Work request:
For this exercise, write out every entry exactly and leave the pictures out.

-- -- --

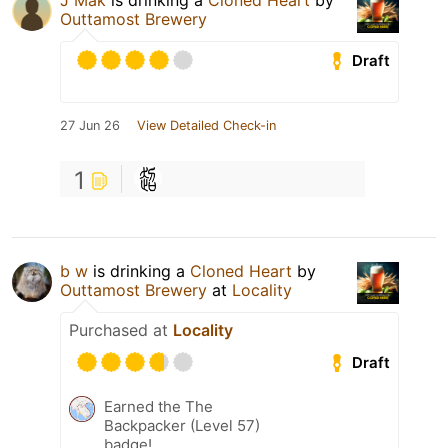
J Mak
is drinking a
Cloned Heart
by
Outtamost Brewery
Draft
27 Jun 26
View Detailed Check-in
1
b w
is drinking a
Cloned Heart
by
Outtamost Brewery
at
Locality
Purchased at
Locality
Draft
Earned the The
Backpacker (Level 57)
badge!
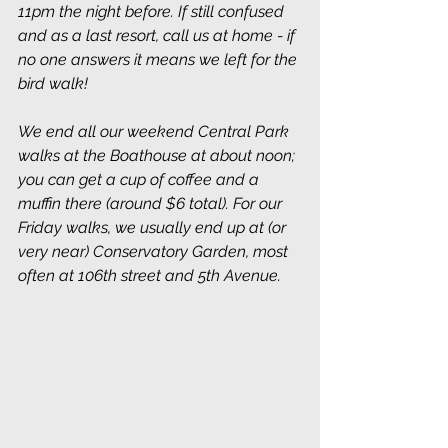
11pm the night before. If still confused 
and as a last resort, call us at home - if 
no one answers it means we left for the 
bird walk!
We end all our weekend Central Park 
walks at the Boathouse at about noon; 
you can get a cup of coffee and a 
muffin there (around $6 total). For our 
Friday walks, we usually end up at (or 
very near) Conservatory Garden, most 
often at 106th street and 5th Avenue. 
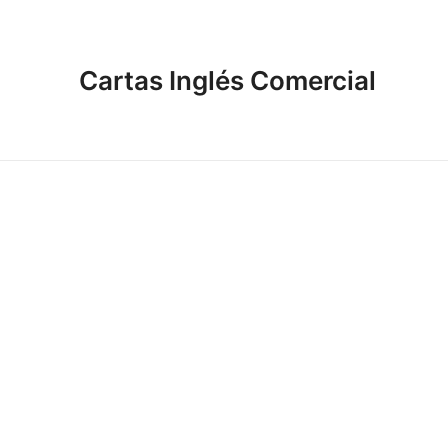
Cartas Inglés Comercial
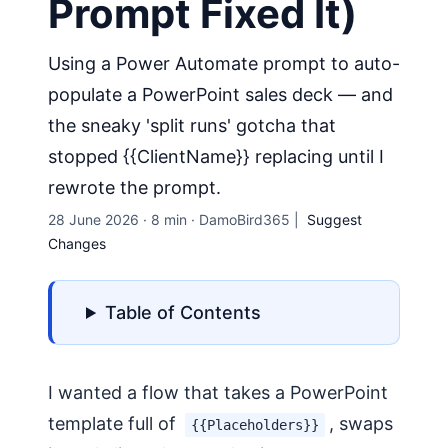
Prompt Fixed It)
Using a Power Automate prompt to auto-
populate a PowerPoint sales deck — and
the sneaky 'split runs' gotcha that
stopped {{ClientName}} replacing until I
rewrote the prompt.
28 June 2026
·
8 min
·
DamoBird365
|
Suggest
Changes
Table of Contents
I wanted a flow that takes a PowerPoint
template full of
, swaps
{{Placeholders}}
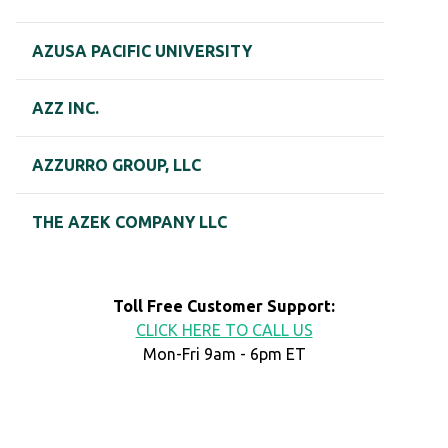
AZUSA PACIFIC UNIVERSITY
AZZ INC.
AZZURRO GROUP, LLC
THE AZEK COMPANY LLC
Toll Free Customer Support:
CLICK HERE TO CALL US
Mon-Fri 9am - 6pm ET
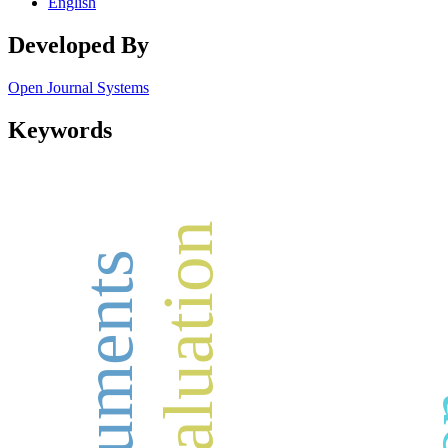
English
Developed By
Open Journal Systems
Keywords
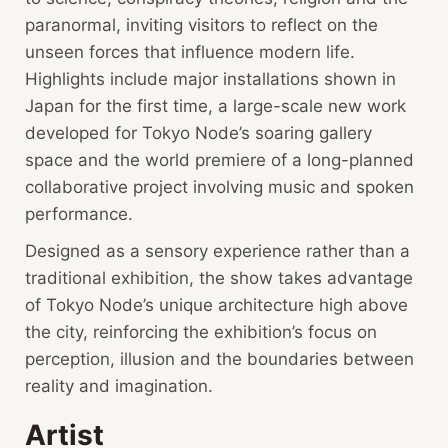
paranormal, inviting visitors to reflect on the
unseen forces that influence modern life.
Highlights include major installations shown in
Japan for the first time, a large-scale new work
developed for Tokyo Node’s soaring gallery
space and the world premiere of a long-planned
collaborative project involving music and spoken
performance.
Designed as a sensory experience rather than a
traditional exhibition, the show takes advantage
of Tokyo Node’s unique architecture high above
the city, reinforcing the exhibition’s focus on
perception, illusion and the boundaries between
reality and imagination.
Artist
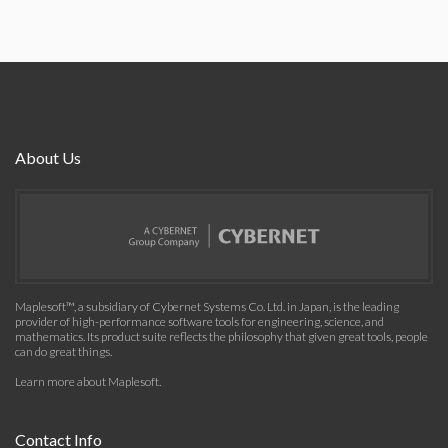
About Us
Maplesoft™, a subsidiary of Cybernet Systems Co. Ltd. in Japan, is the leading
provider of high-performance software tools for engineering, science, and
mathematics. Its product suite reflects the philosophy that given great tools, people
can do great things.
Learn more about Maplesoft
.
Contact Info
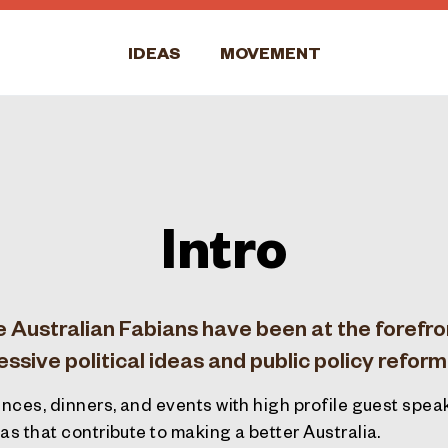
IDEAS
MOVEMENT
Intro
e Australian Fabians have been at the forefro
sive political ideas and public policy reform
nces, dinners, and events with high profile guest spe
s that contribute to making a better Australia.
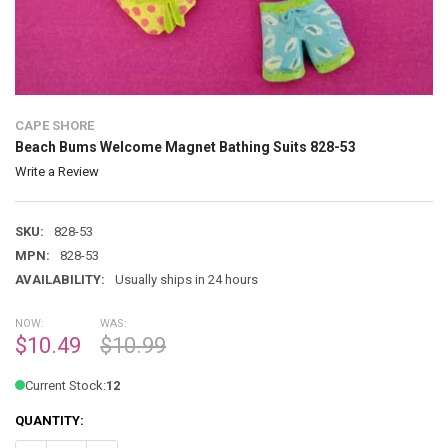
CAPE SHORE
Beach Bums Welcome Magnet Bathing Suits 828-53
Write a Review
SKU:
828-53
MPN:
828-53
AVAILABILITY:
Usually ships in 24 hours
NOW:
WAS:
$10.49
$10.99
Current Stock:
12
QUANTITY:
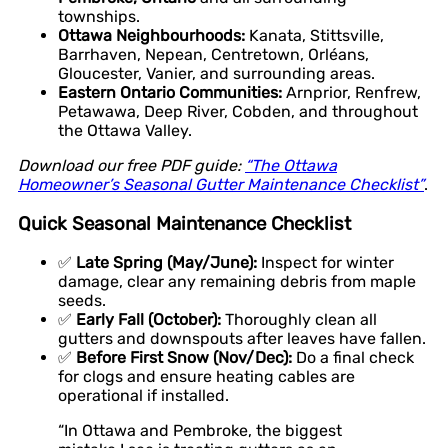
townships.
Ottawa Neighbourhoods:
Kanata, Stittsville,
Barrhaven, Nepean, Centretown, Orléans,
Gloucester, Vanier, and surrounding areas.
Eastern Ontario Communities:
Arnprior, Renfrew,
Petawawa, Deep River, Cobden, and throughout
the Ottawa Valley.
Download our free PDF guide:
“The Ottawa
Homeowner’s Seasonal Gutter Maintenance Checklist”
.
Quick Seasonal Maintenance Checklist
✅
Late Spring (May/June):
Inspect for winter
damage, clear any remaining debris from maple
seeds.
✅
Early Fall (October):
Thoroughly clean all
gutters and downspouts after leaves have fallen.
✅
Before First Snow (Nov/Dec):
Do a final check
for clogs and ensure heating cables are
operational if installed.
“In Ottawa and Pembroke, the biggest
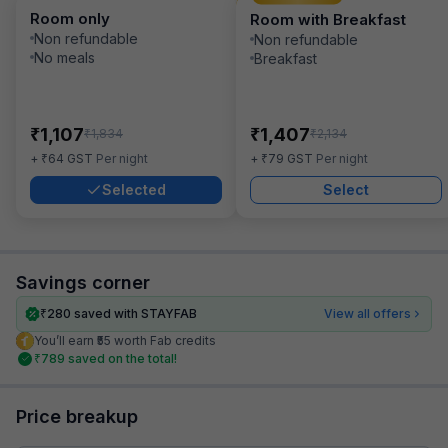
Room only
Room with Breakfast
Non refundable
Non refundable
No meals
Breakfast
₹
₹
1,107
1,407
₹
₹
1,834
2,134
₹
₹
+
64
GST
Per night
+
79
GST
Per night
Selected
Select
Savings corner
₹
280
saved with STAYFAB
View all offers
You’ll earn ₹55 worth Fab credits
₹
789
saved on the total!
Price breakup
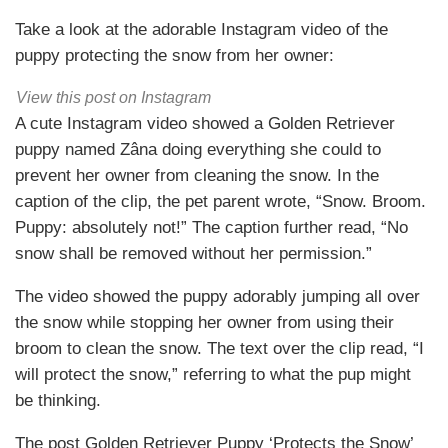
Take a look at the adorable Instagram video of the
puppy protecting the snow from her owner:
View this post on Instagram
A cute Instagram video showed a Golden Retriever
puppy named Zâna doing everything she could to
prevent her owner from cleaning the snow. In the
caption of the clip, the pet parent wrote, “Snow. Broom.
Puppy: absolutely not!” The caption further read, “No
snow shall be removed without her permission.”
The video showed the puppy adorably jumping all over
the snow while stopping her owner from using their
broom to clean the snow. The text over the clip read, “I
will protect the snow,” referring to what the pup might
be thinking.
The post Golden Retriever Puppy ‘Protects the Snow’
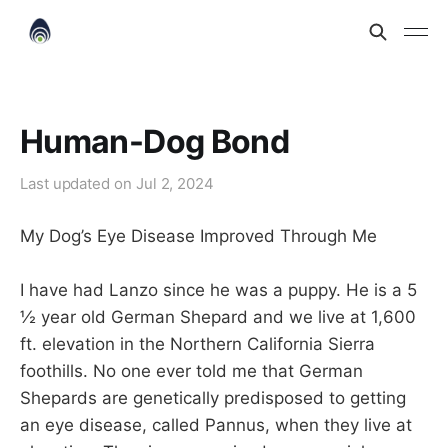
Human-Dog Bond
Last updated on
Jul 2, 2024
My Dog’s Eye Disease Improved Through Me
I have had Lanzo since he was a puppy. He is a 5
½ year old German Shepard and we live at 1,600
ft. elevation in the Northern California Sierra
foothills. No one ever told me that German
Shepards are genetically predisposed to getting
an eye disease, called Pannus, when they live at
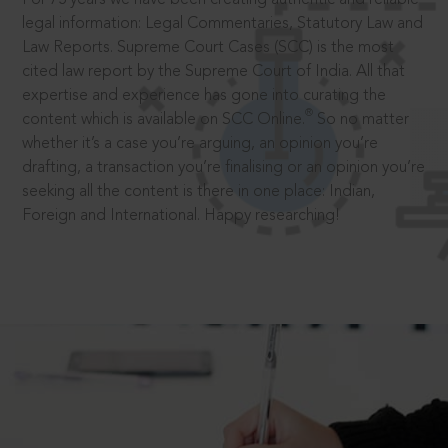
legal information: Legal Commentaries, Statutory Law and
Law Reports. Supreme Court Cases (SCC) is the most
cited law report by the Supreme Court of India. All that
expertise and experience has gone into curating the
®
content which is available on SCC Online.
So no matter
whether it’s a case you’re arguing, an opinion you’re
drafting, a transaction you’re finalising or an opinion you’re
seeking all the content is there in one place: Indian,
Foreign and International. Happy researching!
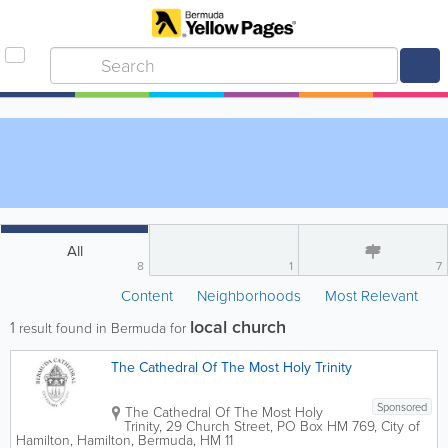
All
8
1
7
Content
Neighborhoods
Most Relevant
local church
1
result found in Bermuda for
The Cathedral Of The Most Holy Trinity
Sponsored
The Cathedral Of The Most Holy
Trinity
,
29 Church Street
,
PO Box HM 769
,
City of
Hamilton
,
Hamilton
,
Bermuda
,
HM 11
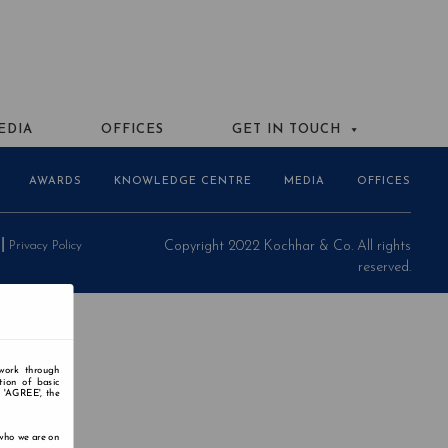
EDIA
OFFICES
GET IN TOUCH
AWARDS
KNOWLEDGE CENTRE
MEDIA
OFFICES
Privacy Policy
Copyright 2022 Kochhar & Co. All rights
reserved.
 work through
tion of basic
n 'AGREE', the
 who we are on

-- -- --

Solution below:
J Mak
is drinking a
Cloned Heart
by
Outtamost Brewery
Draft
27 Jun 26
View Detailed Check-in
1
b w
is drinking a
Cloned Heart
by
Outtamost Brewery
at
Locality
Purchased at
Locality
Draft
Earned the The
Backpacker (Level 57)
badge!
11pm the night before. If still confused 
and as a last resort, call us at home - if 
no one answers it means we left for the 
bird walk!
We end all our weekend Central Park 
walks at the Boathouse at about noon; 
you can get a cup of coffee and a 
muffin there (around $6 total). For our 
Friday walks, we usually end up at (or 
very near) Conservatory Garden, most 
often at 106th street and 5th Avenue. 
Cartas Inglés Comercial
Prompt Fixed It)
Using a Power Automate prompt to auto-
populate a PowerPoint sales deck — and
the sneaky 'split runs' gotcha that
stopped {{ClientName}} replacing until I
rewrote the prompt.
28 June 2026
·
8 min
·
DamoBird365
|
Suggest
Changes
Table of Contents
I wanted a flow that takes a PowerPoint
template full of
, swaps
{{Placeholders}}
AZUSA PACIFIC UNIVERSITY
AZZ INC.
AZZURRO GROUP, LLC
THE AZEK COMPANY LLC
Toll Free Customer Support:
CLICK HERE TO CALL US
Mon-Fri 9am - 6pm ET
English
Developed By
Open Journal Systems
Keywords
paranormal, inviting visitors to reflect on the
unseen forces that influence modern life.
Highlights include major installations shown in
Japan for the first time, a large-scale new work
developed for Tokyo Node’s soaring gallery
space and the world premiere of a long-planned
collaborative project involving music and spoken
performance.
Designed as a sensory experience rather than a
traditional exhibition, the show takes advantage
of Tokyo Node’s unique architecture high above
the city, reinforcing the exhibition’s focus on
perception, illusion and the boundaries between
reality and imagination.
Artist
About Us
Maplesoft™, a subsidiary of Cybernet Systems Co. Ltd. in Japan, is the leading
provider of high-performance software tools for engineering, science, and
mathematics. Its product suite reflects the philosophy that given great tools, people
can do great things.
Learn more about Maplesoft
.
Contact Info
IDEAS
MOVEMENT
Intro
e Australian Fabians have been at the forefro
sive political ideas and public policy reform
nces, dinners, and events with high profile guest spe
s that contribute to making a better Australia.
CAPE SHORE
Beach Bums Welcome Magnet Bathing Suits 828-53
Write a Review
SKU:
828-53
MPN:
828-53
AVAILABILITY:
Usually ships in 24 hours
NOW:
WAS:
$10.49
$10.99
Current Stock:
12
QUANTITY:
townships.
Ottawa Neighbourhoods:
Kanata, Stittsville,
Barrhaven, Nepean, Centretown, Orléans,
Gloucester, Vanier, and surrounding areas.
Eastern Ontario Communities:
Arnprior, Renfrew,
Petawawa, Deep River, Cobden, and throughout
the Ottawa Valley.
Download our free PDF guide:
“The Ottawa
Homeowner’s Seasonal Gutter Maintenance Checklist”
.
Quick Seasonal Maintenance Checklist
✅
Late Spring (May/June):
Inspect for winter
damage, clear any remaining debris from maple
seeds.
✅
Early Fall (October):
Thoroughly clean all
gutters and downspouts after leaves have fallen.
✅
Before First Snow (Nov/Dec):
Do a final check
for clogs and ensure heating cables are
operational if installed.
“In Ottawa and Pembroke, the biggest
Room only
Room with Breakfast
Non refundable
Non refundable
No meals
Breakfast
₹
₹
1,107
1,407
₹
₹
1,834
2,134
₹
₹
+
64
GST
Per night
+
79
GST
Per night
Selected
Select
Savings corner
₹
280
saved with STAYFAB
View all offers
You’ll earn ₹55 worth Fab credits
₹
789
saved on the total!
Price breakup
Take a look at the adorable Instagram video of the
puppy protecting the snow from her owner:
View this post on Instagram
A cute Instagram video showed a Golden Retriever
puppy named Zâna doing everything she could to
prevent her owner from cleaning the snow. In the
caption of the clip, the pet parent wrote, “Snow. Broom.
Puppy: absolutely not!” The caption further read, “No
snow shall be removed without her permission.”
The video showed the puppy adorably jumping all over
the snow while stopping her owner from using their
broom to clean the snow. The text over the clip read, “I
will protect the snow,” referring to what the pup might
be thinking.
The post Golden Retriever Puppy ‘Protects the Snow’
Human-Dog Bond
Last updated on
Jul 2, 2024
My Dog’s Eye Disease Improved Through Me
I have had Lanzo since he was a puppy. He is a 5
½ year old German Shepard and we live at 1,600
ft. elevation in the Northern California Sierra
foothills. No one ever told me that German
Shepards are genetically predisposed to getting
an eye disease, called Pannus, when they live at
legal information: Legal Commentaries, Statutory Law and
Law Reports. Supreme Court Cases (SCC) is the most
cited law report by the Supreme Court of India. All that
expertise and experience has gone into curating the
®
content which is available on SCC Online.
So no matter
whether it’s a case you’re arguing, an opinion you’re
drafting, a transaction you’re finalising or an opinion you’re
seeking all the content is there in one place: Indian,
Foreign and International. Happy researching!
All
8
1
7
Content
Neighborhoods
Most Relevant
local church
1
result found in Bermuda for
The Cathedral Of The Most Holy Trinity
Sponsored
The Cathedral Of The Most Holy
Trinity
,
29 Church Street
,
PO Box HM 769
,
City of
Hamilton
,
Hamilton
,
Bermuda
,
HM 11
EDIA
OFFICES
GET IN TOUCH
AWARDS
KNOWLEDGE CENTRE
MEDIA
OFFICES
Privacy Policy
Copyright 2022 Kochhar & Co. All rights
reserved.
 work through
tion of basic
n 'AGREE', the
 who we are on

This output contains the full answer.